> **What you should do**
Needed from the data below: all lines that contain the word "size".
%%
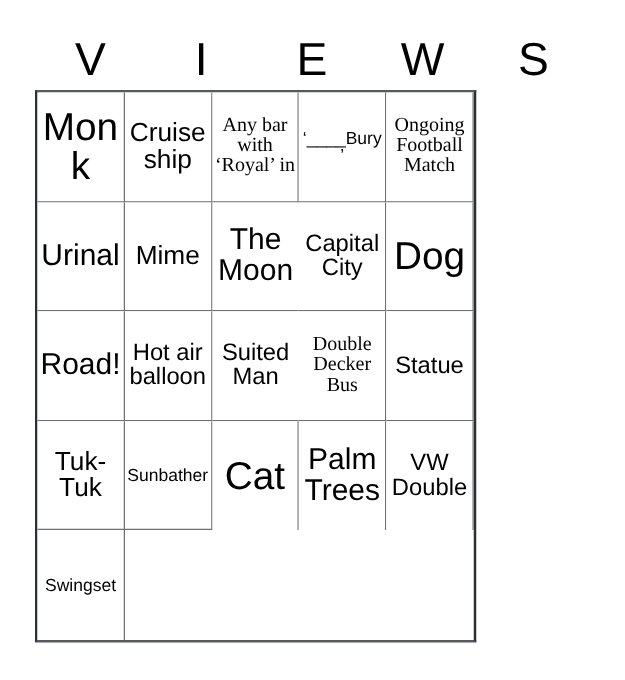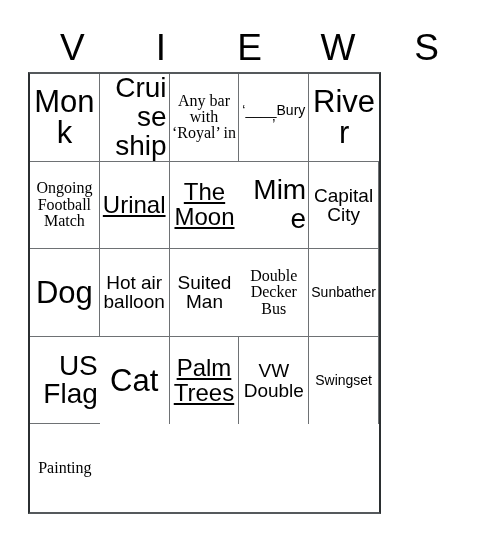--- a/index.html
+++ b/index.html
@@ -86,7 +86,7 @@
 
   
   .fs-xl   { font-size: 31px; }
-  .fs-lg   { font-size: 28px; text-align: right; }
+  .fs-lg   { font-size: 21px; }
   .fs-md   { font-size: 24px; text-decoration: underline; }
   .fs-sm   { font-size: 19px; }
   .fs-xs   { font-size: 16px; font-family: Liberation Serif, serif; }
%%
> **Expected answer**
   .fs-xl   { font-size: 31px; }
-  .fs-lg   { font-size: 28px; text-align: right; }
+  .fs-lg   { font-size: 21px; }
   .fs-md   { font-size: 24px; text-decoration: underline; }
   .fs-sm   { font-size: 19px; }
   .fs-xs   { font-size: 16px; font-family: Liberation Serif, serif; }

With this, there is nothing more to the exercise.